Protection de l’homme et de l’animal, un même combat Olivier Jelen

Dans toutes les Religions existent des Hommes qui ont compris la place de l’animal dans le Coeur de Dieu. Leur compassion envers ces êtres innocents, livrés à la merci des hommes, les a conduit, entre autres, à devenir végétariens.

Nous pensons, en premier lieu, aux associations de juifs et musulmans végétariens, religions judéo-chrétiennes comme la nôtre.

Nous souhaitons développer un rapport fraternel avec eux, non seulement pour le bien des animaux, mais aussi pour celui de l’Humanité. Car, celui qui est entré dans le mystère de la souffrance, ne l’acceptera plus pour tout ce que Dieu a créé, peu importe sa religion.

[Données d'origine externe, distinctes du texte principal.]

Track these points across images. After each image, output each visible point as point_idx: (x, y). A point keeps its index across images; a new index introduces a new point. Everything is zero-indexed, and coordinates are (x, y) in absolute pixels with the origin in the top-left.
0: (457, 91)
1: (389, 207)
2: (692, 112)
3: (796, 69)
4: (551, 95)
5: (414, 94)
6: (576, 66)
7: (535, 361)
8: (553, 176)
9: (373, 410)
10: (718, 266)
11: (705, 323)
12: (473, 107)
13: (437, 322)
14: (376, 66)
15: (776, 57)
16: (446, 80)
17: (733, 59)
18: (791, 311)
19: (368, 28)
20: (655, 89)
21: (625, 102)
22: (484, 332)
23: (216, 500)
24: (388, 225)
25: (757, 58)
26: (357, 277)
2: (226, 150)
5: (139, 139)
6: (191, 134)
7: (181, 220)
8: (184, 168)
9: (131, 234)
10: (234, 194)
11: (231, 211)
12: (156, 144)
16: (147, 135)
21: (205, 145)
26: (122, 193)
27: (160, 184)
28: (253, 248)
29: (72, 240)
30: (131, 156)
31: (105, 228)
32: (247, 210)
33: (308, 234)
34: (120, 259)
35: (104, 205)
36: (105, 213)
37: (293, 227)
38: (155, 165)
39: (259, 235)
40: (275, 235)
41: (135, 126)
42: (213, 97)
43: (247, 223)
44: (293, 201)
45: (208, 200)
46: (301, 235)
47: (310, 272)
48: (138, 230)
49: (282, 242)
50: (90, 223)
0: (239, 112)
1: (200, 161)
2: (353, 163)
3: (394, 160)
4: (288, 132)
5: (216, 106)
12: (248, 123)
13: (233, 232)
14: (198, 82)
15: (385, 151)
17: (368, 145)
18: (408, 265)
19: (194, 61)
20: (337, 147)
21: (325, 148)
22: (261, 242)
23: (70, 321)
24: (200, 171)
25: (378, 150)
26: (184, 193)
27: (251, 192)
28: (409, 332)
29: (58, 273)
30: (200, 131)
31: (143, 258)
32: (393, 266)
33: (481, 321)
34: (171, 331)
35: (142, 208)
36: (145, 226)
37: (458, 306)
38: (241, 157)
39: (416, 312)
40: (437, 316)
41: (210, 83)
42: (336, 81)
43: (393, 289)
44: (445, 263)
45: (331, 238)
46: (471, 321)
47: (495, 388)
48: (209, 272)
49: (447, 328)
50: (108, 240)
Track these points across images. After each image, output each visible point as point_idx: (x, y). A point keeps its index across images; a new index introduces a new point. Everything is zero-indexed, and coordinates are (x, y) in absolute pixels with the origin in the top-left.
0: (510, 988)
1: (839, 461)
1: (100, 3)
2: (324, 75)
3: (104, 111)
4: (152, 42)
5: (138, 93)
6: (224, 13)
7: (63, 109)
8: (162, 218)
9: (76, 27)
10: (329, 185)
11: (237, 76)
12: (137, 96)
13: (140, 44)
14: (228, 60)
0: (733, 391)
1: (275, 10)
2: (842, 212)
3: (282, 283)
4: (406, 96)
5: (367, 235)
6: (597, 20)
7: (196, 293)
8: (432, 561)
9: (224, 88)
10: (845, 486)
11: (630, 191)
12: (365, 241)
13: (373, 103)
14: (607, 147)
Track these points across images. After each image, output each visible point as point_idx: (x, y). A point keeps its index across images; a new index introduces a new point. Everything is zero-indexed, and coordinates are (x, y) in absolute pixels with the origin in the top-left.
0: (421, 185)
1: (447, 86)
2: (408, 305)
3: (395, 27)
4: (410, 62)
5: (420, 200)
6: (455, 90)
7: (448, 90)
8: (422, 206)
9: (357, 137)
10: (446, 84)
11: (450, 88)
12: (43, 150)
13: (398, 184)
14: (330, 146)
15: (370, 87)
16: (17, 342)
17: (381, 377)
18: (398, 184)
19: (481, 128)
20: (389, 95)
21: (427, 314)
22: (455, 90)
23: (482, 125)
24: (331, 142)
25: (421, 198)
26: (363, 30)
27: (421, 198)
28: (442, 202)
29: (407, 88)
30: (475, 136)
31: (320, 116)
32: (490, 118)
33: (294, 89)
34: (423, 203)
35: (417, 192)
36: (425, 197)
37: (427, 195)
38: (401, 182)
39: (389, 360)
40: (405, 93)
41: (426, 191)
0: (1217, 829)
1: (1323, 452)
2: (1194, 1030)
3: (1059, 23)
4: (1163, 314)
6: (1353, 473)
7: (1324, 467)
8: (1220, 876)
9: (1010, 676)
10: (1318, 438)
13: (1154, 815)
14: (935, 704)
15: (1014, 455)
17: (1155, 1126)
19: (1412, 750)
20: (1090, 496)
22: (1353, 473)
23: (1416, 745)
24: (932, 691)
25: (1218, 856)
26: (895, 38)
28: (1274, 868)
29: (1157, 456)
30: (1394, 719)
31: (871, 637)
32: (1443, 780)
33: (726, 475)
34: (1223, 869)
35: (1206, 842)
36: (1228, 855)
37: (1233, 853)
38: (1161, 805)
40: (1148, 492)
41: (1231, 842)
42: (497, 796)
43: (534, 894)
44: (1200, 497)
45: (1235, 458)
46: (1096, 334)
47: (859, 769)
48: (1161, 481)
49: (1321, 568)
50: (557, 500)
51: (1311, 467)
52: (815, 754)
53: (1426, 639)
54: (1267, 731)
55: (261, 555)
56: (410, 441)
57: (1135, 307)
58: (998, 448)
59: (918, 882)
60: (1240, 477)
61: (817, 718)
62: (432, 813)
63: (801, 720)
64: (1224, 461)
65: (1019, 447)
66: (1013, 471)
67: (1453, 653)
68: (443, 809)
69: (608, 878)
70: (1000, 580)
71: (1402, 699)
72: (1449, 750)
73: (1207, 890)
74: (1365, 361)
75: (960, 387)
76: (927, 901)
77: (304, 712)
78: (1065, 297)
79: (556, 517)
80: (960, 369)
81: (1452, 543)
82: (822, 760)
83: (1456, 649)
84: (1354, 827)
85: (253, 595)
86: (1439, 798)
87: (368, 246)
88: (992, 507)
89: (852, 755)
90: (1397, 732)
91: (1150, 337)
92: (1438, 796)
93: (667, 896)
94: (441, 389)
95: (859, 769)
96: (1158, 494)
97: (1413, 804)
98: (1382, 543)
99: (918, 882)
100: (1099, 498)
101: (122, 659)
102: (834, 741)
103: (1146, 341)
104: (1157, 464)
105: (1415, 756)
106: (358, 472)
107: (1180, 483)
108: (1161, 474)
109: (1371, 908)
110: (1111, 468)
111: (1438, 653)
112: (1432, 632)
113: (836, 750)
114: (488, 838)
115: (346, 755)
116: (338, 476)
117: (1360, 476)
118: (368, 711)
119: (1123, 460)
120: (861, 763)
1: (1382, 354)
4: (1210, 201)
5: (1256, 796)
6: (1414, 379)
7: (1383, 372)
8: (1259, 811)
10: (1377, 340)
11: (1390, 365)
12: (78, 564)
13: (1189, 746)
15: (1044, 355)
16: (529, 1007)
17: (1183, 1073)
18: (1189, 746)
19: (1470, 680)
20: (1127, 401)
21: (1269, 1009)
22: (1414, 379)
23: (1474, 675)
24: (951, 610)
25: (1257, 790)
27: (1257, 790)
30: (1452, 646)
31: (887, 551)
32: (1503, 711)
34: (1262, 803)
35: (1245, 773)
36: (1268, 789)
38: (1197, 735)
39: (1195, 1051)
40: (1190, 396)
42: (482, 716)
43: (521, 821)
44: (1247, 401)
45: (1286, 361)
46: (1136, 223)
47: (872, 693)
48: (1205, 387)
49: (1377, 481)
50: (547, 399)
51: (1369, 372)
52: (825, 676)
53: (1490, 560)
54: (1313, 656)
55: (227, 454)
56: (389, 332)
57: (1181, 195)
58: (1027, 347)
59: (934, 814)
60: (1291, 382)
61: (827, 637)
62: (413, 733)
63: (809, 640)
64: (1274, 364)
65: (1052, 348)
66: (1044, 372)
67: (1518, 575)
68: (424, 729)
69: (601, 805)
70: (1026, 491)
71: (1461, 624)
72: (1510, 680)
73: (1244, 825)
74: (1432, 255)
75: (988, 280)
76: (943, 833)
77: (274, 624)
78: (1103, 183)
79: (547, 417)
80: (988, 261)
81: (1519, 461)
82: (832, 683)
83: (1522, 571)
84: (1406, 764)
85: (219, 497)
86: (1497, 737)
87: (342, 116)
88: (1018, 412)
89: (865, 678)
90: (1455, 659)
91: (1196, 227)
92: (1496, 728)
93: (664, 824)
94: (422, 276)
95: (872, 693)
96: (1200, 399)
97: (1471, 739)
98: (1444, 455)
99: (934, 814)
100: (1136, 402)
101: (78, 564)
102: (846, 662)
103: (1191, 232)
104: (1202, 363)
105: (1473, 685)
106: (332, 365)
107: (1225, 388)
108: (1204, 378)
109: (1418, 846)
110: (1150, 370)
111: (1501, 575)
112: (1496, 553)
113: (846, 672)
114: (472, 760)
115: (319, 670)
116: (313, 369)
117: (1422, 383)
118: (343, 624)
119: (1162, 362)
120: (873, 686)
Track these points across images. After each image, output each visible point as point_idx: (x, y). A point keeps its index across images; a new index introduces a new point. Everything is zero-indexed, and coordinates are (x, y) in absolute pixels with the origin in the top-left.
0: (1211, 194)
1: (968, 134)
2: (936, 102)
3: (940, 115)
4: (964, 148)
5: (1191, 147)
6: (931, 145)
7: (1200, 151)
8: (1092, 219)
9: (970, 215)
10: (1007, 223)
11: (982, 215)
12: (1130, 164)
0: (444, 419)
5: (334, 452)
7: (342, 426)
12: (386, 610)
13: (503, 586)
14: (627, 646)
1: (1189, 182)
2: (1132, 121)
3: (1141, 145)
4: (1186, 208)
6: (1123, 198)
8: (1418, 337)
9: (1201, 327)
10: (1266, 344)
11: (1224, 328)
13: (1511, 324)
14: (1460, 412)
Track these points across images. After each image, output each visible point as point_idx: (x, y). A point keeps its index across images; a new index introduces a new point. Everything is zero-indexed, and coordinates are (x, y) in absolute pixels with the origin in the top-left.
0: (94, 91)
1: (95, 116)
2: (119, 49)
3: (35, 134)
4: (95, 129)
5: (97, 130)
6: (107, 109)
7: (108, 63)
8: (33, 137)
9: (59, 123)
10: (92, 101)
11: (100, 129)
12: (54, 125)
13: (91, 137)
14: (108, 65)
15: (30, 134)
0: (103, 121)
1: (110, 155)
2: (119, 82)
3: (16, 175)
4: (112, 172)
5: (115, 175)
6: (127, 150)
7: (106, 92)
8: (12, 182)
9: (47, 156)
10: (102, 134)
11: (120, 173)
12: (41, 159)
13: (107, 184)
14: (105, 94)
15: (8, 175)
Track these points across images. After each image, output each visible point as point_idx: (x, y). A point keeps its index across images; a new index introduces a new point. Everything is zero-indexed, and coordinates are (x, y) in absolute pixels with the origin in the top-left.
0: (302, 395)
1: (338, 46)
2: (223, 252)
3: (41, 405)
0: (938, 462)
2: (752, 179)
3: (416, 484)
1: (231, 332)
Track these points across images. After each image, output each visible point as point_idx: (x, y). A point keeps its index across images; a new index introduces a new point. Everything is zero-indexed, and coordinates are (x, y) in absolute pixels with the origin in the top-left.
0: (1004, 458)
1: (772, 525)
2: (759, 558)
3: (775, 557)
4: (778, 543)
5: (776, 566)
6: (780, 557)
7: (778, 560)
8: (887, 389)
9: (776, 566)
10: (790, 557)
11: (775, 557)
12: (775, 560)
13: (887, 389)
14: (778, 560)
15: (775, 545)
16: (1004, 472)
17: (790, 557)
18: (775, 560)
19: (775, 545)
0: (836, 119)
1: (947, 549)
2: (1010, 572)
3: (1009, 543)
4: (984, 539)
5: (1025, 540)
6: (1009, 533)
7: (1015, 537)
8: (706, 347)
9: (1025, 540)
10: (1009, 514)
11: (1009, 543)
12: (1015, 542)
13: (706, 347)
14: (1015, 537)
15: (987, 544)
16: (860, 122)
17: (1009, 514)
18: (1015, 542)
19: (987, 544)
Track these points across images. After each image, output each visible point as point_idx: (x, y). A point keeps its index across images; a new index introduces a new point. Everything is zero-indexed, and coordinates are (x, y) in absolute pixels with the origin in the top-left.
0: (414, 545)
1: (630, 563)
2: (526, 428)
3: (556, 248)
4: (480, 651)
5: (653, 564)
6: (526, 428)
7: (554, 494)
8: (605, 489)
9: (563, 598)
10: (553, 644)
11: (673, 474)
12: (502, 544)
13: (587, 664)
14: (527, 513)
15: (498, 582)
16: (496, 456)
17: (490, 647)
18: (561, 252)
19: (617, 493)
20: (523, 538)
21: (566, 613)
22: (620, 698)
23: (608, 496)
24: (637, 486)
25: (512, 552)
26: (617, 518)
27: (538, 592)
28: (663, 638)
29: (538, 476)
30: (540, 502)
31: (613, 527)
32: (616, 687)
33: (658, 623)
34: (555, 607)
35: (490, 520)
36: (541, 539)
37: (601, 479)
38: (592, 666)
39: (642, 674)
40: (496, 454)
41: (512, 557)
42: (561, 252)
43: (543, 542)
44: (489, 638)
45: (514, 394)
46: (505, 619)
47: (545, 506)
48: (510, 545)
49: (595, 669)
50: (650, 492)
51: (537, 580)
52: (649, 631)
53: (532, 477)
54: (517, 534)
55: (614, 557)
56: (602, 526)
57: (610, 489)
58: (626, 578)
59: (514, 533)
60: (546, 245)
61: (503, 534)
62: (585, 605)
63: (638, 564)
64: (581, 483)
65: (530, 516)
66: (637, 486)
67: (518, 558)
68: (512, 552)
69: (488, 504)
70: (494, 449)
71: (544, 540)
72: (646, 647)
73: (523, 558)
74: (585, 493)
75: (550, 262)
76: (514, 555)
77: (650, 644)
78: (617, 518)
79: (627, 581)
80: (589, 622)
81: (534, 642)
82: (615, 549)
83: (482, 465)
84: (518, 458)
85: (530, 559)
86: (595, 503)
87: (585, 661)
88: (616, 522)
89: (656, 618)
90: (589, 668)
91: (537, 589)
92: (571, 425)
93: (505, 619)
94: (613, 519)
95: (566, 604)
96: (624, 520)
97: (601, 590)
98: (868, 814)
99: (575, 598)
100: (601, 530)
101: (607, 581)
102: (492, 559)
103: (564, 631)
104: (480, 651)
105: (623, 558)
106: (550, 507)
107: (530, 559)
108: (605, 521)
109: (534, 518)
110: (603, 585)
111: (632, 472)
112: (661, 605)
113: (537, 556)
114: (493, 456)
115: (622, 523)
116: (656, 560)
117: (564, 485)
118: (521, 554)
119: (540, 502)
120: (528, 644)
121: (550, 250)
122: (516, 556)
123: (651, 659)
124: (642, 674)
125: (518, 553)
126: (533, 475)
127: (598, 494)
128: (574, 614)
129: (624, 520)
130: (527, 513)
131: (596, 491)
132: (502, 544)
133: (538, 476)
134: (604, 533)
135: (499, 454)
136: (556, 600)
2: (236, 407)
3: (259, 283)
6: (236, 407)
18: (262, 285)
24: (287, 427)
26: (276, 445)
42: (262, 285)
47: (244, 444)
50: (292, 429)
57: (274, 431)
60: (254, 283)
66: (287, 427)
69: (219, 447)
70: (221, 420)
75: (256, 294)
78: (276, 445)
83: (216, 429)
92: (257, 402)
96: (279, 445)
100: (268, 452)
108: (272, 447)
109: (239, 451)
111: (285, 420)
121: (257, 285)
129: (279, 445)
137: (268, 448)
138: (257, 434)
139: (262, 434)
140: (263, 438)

" Celui qui est habitué à la pitié envers les animaux
est d’autant plus habitué à la pitié envers les hommes. "
(Saint Thomas d’Aquin)

En juillet 1984, une conférence internationale sur le thème Perspectives religieuses sur l’emploi des animaux dans la science réunissait à Londres des représentants de tous les grands courants religieux mondiaux : christianisme, judaïsme, islam, bouddhisme, confucianisme.

Cette expérience est à renouveler de manière régulière sur des thèmes se rapportant également aux droits de l’animal.

Car le respect de l’animal pourrait s’avérer le lien entre les différentes religions,
qui conduira un jour l’humanité à une paix universelle.

MARGUERITE YOURCENAR - la seule femme à avoir été élue à l´Académie française - l’a très bien exprimé dans son Essai " Le Temps, ce grand sculpteur " (Ed. Gallimard)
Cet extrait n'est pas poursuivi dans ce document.